In competitive markets like yours, having a separate quality assurance and operations departments from your development team is not really acceptable if you want to rapidly serve your clients and constantly fulfil their demands. And yet, although most of developers complain about bureaucracy in their organizations, when they are given a chance to collaborate quality assurance and operations specialists in their owns teams, they are still afraid of doing non-supervised production deployments on their own. This brings us to techniques and measures we should put in place in order to ensure safer production deployments.
To enable smooth and continuous flow, the secret sauce of most successful DevOps organizations is frequent deployments in small batch sizes of changes in their production systems. Therefore, everyone in your DevOps teams can assess and understand changes, and fix them when necessary.
Building an automated deployment pipeline is not fully sufficient. You need to integrate operational telemetry into your deployment pipeline to quickly get feedback about the results of your changes in production and pre-production environments. Furthermore, in your organization you need to create a common cultural understanding about: Everyone in your DevOps team is responsible for the health and successful continuity of entire value stream and deployment pipeline.
You never consider a change and deployment marked as “done” until you prove that it operates what it was designed and coded for. After your deployments you closely monitor metrics of changed modules, newly created metrics if any and the metrics of other components in your system which may be impacted from your change.
Although you use your pre-production environments to run automated tests and you monitor your system under test with your telemetry infrastructure, there will be still issues in your production systems. You can’t prevent all problems from happening, but you can be very well prepared to rectify them when they happen. If a change breaks your deployment pipeline, you bring all subject matter experts required to undo the problem and make your deployment pipeline healthy again. Following are three of frequently used methods to solve issues:
Rotate your people in your DevOps team to handle responsibilities of operations teams, so they handle and deal with operational incidents. In this way everyone in your value stream wins a sense of challenges and responsibilities of downstream work centers. Put your developers, testers, architects, designers, managers and directors on operational non-scheduled duties, so they get incident alert calls at 3am in the morning. This makes everyone in your value stream to build a solid opinion about the consequences of decisions they are giving during their daily jobs.
Such a rotation encourages operations specialists not to feel isolated and alone. Everyone in your DevOps team supports to build a proper balance between fixing production incidents, reducing technical debt and developing new features. It is quite clear that when you wake up architects and developers at 3am in the morning, incidents will be fixed faster than ever.
When developers are asked to observe their clients while clients use their software, they have lots of aha moments to discover what they should immediately improve. This is also true when architects, designers, developers and testers internally monitor other downstream work centers in software engineering lifecycle.
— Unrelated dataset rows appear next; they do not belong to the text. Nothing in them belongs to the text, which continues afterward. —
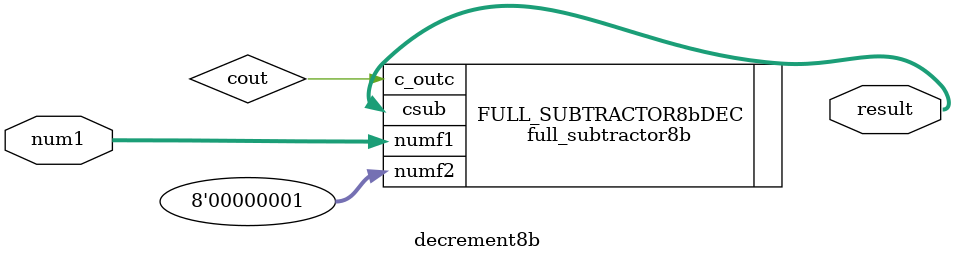
<source format=v>
`timescale 1ps/1ps
`include "subtractor.v"

module decrement8b(output wire[7:0] result, input wire[7:0] num1);
  wire cout;
  full_subtractor8b FULL_SUBTRACTOR8bDEC(.csub(result), .c_outc(cout), .numf1(num1), .numf2(8'b00000001));
endmodule
</source>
When they comprehend the impact of their work on downstream work centers, they gain a new angle to improve the quality of their work and fine-tune the outcomes in order to help downstream work centers perform better. Everyone in your DevOps team starts to take over non-functional operational requirements part of their daily work within their backlogs. And this is only possible by enabling quick and continuous feedback loops within your DevOps organization.
It is very difficult to transfer learning experiences from real production systems to development teams. Therefore, some prominent DevOps organizations including Google make their development teams be responsible for operations of software during and after initial product launches. In this developer managed state of a product, operations engineers act as consultants. After it is proven that the product is stable enough in production for about 6 months, it is handed off to operations teams. This hand off can only happen if the product in production already fulfils a number of checks such as past and ongoing defects, telemetry coverage, out of work hour incidents, loosely coupled architectural design and change and deployment safety.
If the product in operations managed state ended up having uncovered significant design and coding issues, it can be handed off back to developers. In developer managed stage, developers are in charge of stabilizing software whereas operations engineers act as consultants.
In this chapter, various techniques to ensure successful and safer flow of deployment pipelines in your DevOps organization are covered.
These techniques demonstrate exemplary mutual respect and collaboration between developers and operations engineers in your DevOps teams.